After the court decided to deny the request for a warrant to detain Shin Jeong-ah, the prosecution decried the ruling, even calling Korea “a state of judicial anarchy.” The Supreme Public Prosecutors’ Office dispatched a number of prosecutors and investigators to the Seoul Western District Prosecutors’ Office to buttress the probe. At that time, they hoped to prove wrong the judge’s perception that it was not a weighty case and that a warrant was unnecessary. Since then, the case has taken quite a different course. Prosecutors have called in Shin and her lover almost every day. They have had to face reporters and photographers every time. That has been close to torture.
The two may be more distressed about the harassment by the media than the prosecutors’ investigation. Perhaps that has been the prosecutors’ goal all along. Nevertheless, everything is getting more tangled. The prosecutors are not talking about Shin’s alleged embezzlement anymore despite their initial confidence. They are also keeping silent about their reapplication for a detention warrant. Shin is now recovering her smile. As Judge Kim Jeong-jung of the Seoul Western District Court pointed out, prosecutors have not been able to find sufficient reasons to keep Shin in custody from the beginning. Yet, prosecutors still sought a detention warrant.
The same thing happened in Busan regarding the former presidential secretary Jung Yun-jae. Why? Maybe the intent was to appease an angry public.

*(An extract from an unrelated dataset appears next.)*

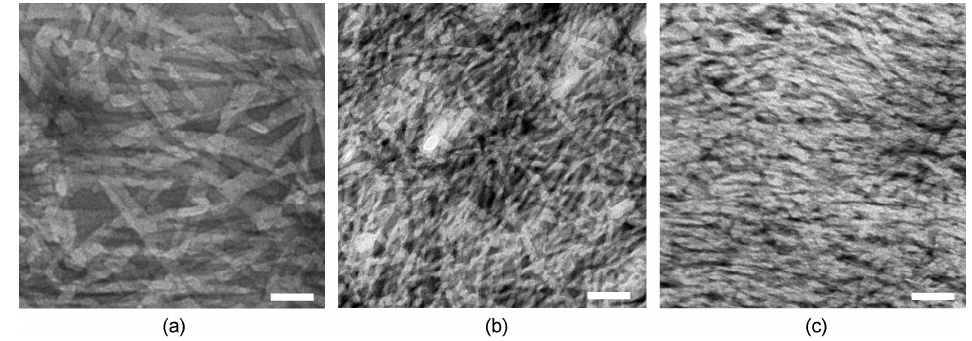
Figure 3. TEM micrographs of ( a ) peptide hydrogel, ( b ) peptide hydrogel with ketoprofen, and ( c ) peptide hydrogel with naproxen. Scale bar = 50 nm.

Prosecutors might have tried too quickly to put the suspects in detention unconditionally, hoping to wrap up their investigation when the public interest calms down. In fact, the prosecutorial probe has been strange from the outset. In the case of Jung, he should have already been investigated a year ago but was not. Also, prosecutors ignored the Shin Jeong-ah case for more than a month even after the media raised suspicions about her.
It seems that prosecutors belatedly began to handle those cases, then hurriedly attempted to detain Shin without securing enough evidence.
In short, prosecutors carried out their investigation without making the proper effort. The court’s rejection of that warrant request might help end such practices.
There is some argument that a conspiracy existed ― that prosecutors did not investigate the cases properly to protect someone.
That is not likely true. In fact, it’s the opposite. I can tell the shamed prosecutors have become desperate. Prosecutors remarked that the judge who denied the warrant had been a classmate of Jung Yun-jae. This proves how desperate they are.
Presided over by Prosecutor General Chung Sang-myoung, a group of senior prosecutors met on Monday in the Supreme Public Prosecutors’ Office. The prosecution’s shock and distress are understandable, but the essence of the problem is not the judge’s rejection of the warrant.
A bigger problem is the prosecution’s old-fashioned way of thinking, and the practice of investigation and detention without sufficient evidence. Human rights are not complete until the rights of seemingly undeserving people are guaranteed as well.
This opportunity should be taken to establish the principle of investigation without detention, regardless of whether a suspect is rich or poor, educated or uneducated, and whether public opinion is in uproar or not. And frankly, the media is not free from such criticism. Together with the prosecution, the media must change.
*The writer is the senior city news editor of the JoongAng Ilbo.